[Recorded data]
*-*-*
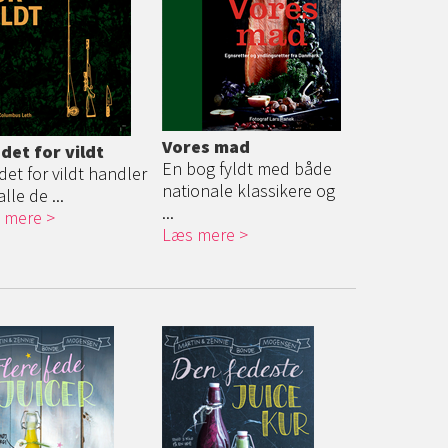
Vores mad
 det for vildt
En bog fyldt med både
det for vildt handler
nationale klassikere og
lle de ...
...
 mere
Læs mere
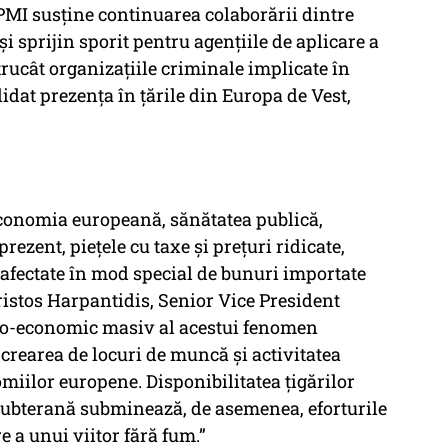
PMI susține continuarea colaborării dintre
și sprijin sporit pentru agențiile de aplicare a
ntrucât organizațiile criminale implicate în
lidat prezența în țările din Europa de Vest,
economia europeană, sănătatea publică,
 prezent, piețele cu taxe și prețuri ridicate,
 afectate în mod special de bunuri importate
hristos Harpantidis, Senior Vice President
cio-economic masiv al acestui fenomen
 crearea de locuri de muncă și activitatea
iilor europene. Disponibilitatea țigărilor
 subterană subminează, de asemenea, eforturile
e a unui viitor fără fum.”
*-*-*
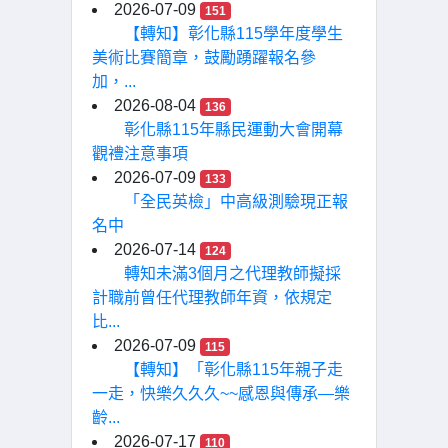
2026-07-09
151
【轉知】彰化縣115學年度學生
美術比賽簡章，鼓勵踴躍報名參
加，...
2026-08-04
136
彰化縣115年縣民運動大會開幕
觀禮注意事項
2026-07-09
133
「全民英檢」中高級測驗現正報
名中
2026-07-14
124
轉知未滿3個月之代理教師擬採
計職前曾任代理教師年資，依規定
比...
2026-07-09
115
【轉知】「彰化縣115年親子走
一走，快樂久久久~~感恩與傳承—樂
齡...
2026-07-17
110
*-*-*
### Brief
All that is wanted is the stretch of lines above from the one containing "PMI susține continuarea colaborării dintre" through the one containing "e a unui viitor", duplicated exactly.

### Response to the exercise
PMI susține continuarea colaborării dintre
și sprijin sporit pentru agențiile de aplicare a
ntrucât organizațiile criminale implicate în
lidat prezența în țările din Europa de Vest,
economia europeană, sănătatea publică,
 prezent, piețele cu taxe și prețuri ridicate,
 afectate în mod special de bunuri importate
hristos Harpantidis, Senior Vice President
cio-economic masiv al acestui fenomen
 crearea de locuri de muncă și activitatea
iilor europene. Disponibilitatea țigărilor
 subterană subminează, de asemenea, eforturile
e a unui viitor fără fum.”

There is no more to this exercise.